[Collected data]

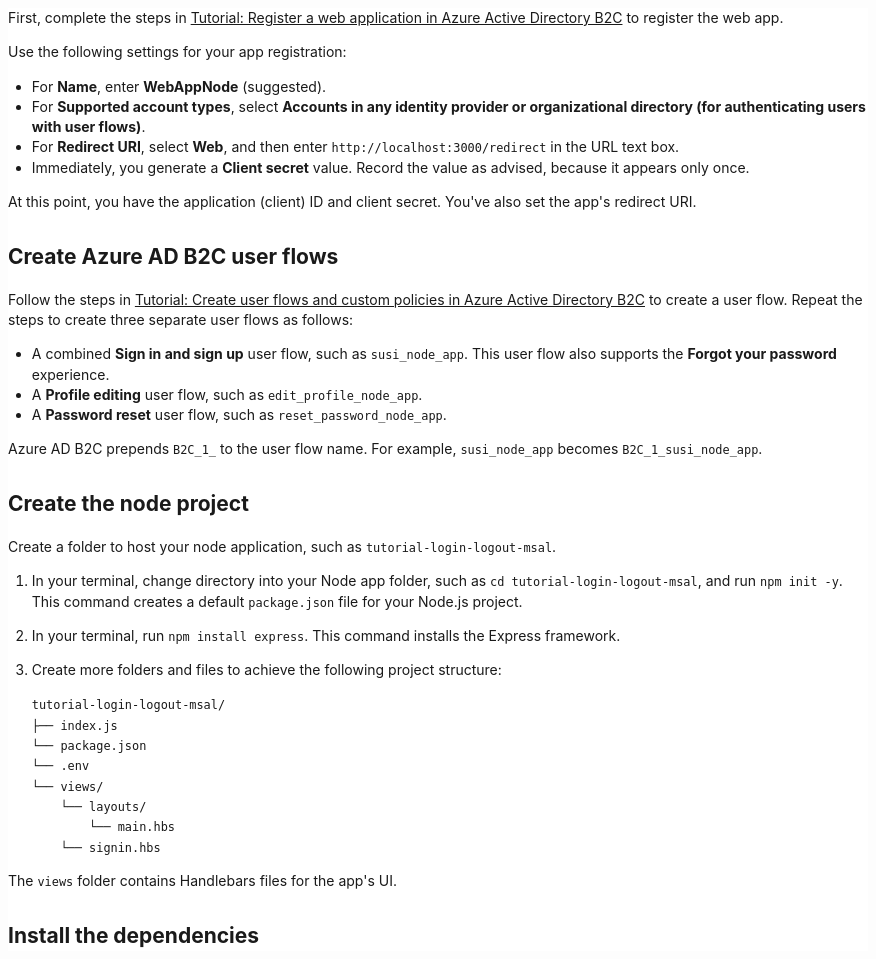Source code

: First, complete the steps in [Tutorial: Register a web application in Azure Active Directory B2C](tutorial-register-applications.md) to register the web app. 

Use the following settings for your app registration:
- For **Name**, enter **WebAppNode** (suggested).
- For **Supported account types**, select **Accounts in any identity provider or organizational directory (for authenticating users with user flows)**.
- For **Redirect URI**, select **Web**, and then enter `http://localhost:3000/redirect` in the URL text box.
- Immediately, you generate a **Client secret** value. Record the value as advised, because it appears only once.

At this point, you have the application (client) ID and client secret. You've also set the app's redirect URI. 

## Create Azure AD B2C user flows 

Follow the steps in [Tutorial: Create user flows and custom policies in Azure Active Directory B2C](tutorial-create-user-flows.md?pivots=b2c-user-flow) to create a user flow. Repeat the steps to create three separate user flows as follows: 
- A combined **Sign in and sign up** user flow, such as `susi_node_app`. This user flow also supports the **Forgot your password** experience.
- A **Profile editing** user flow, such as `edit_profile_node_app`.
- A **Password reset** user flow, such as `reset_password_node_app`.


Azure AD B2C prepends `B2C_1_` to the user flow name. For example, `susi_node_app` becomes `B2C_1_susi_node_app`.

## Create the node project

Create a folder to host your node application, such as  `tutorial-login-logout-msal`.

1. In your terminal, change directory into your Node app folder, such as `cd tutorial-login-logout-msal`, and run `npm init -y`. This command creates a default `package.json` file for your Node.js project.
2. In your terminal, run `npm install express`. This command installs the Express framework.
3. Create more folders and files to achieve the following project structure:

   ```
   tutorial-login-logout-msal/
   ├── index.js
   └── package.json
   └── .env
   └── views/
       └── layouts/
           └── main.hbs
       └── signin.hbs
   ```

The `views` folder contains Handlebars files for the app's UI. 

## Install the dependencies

---

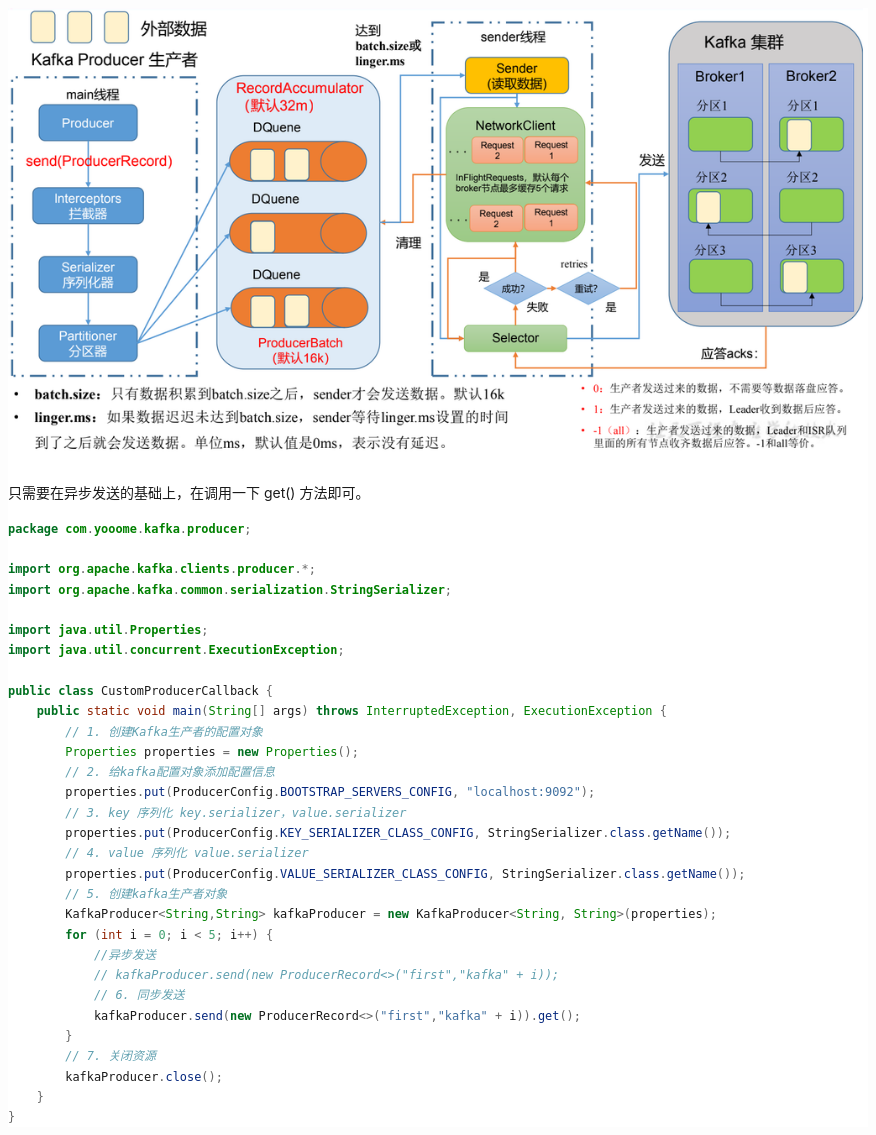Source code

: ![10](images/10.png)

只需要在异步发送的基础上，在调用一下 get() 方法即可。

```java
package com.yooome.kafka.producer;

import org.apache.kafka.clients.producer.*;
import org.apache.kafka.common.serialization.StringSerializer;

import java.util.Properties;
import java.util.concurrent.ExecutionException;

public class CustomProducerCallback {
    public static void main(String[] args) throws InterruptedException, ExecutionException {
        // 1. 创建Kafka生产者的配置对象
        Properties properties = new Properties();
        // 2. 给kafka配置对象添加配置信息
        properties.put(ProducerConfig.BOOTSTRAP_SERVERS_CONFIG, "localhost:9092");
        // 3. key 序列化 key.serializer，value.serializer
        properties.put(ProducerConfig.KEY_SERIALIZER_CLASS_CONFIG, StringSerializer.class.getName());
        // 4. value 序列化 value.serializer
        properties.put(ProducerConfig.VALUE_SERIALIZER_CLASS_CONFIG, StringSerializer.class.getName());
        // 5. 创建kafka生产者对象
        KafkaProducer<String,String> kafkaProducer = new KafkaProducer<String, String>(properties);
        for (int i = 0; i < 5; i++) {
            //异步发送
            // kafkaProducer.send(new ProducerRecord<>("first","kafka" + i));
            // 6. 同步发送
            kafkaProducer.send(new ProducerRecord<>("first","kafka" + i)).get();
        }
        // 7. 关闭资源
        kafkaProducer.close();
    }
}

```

--

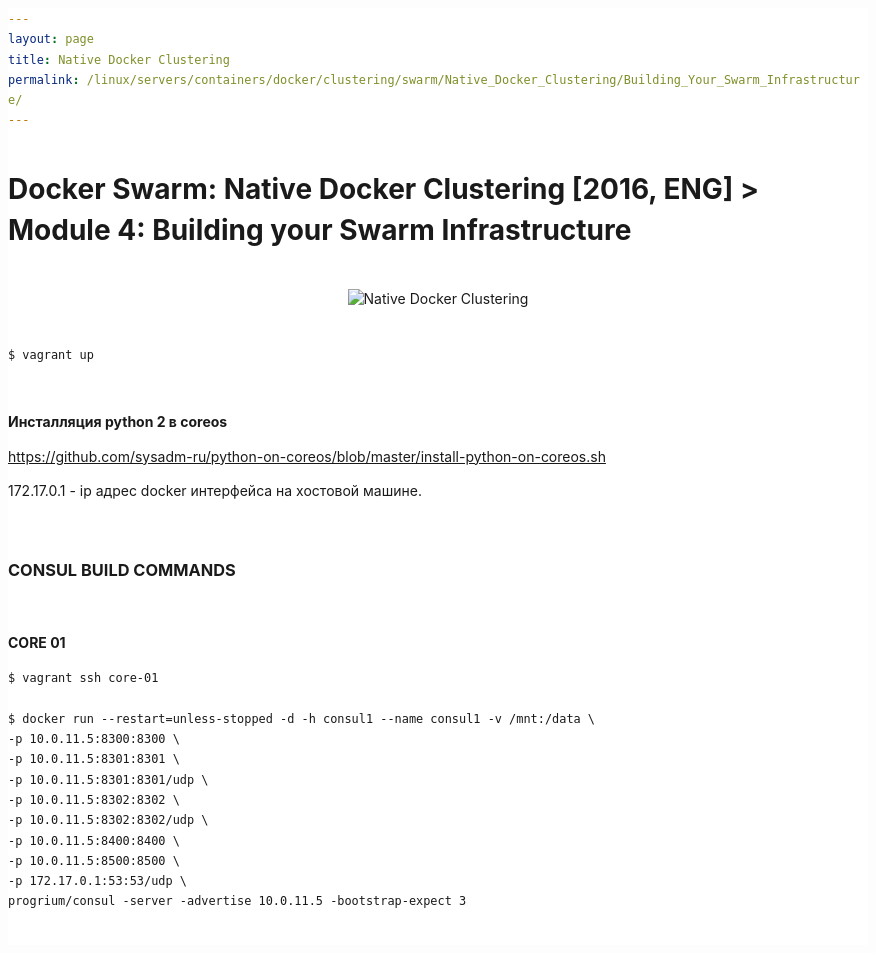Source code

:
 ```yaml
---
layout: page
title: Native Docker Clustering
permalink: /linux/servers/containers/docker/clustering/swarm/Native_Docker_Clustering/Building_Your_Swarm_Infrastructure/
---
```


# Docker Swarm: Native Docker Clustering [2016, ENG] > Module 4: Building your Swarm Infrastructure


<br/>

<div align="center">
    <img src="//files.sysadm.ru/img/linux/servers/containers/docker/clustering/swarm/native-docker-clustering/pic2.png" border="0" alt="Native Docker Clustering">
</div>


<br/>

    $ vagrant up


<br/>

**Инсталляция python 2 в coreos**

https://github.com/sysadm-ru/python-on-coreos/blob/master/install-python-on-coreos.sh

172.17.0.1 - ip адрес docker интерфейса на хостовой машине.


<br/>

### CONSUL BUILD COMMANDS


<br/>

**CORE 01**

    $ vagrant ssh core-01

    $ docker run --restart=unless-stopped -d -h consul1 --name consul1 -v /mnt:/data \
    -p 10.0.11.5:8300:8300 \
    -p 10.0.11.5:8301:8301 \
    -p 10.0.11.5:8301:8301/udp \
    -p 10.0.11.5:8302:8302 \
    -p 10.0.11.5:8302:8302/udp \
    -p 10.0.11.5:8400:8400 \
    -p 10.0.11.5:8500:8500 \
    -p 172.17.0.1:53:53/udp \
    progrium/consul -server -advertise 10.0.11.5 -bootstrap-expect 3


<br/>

▶ [Problem]:
If a line in the records above includes the string "following", copy it.

▶ [Task output]:
Use the following settings for your app registration:
3. Create more folders and files to achieve the following project structure:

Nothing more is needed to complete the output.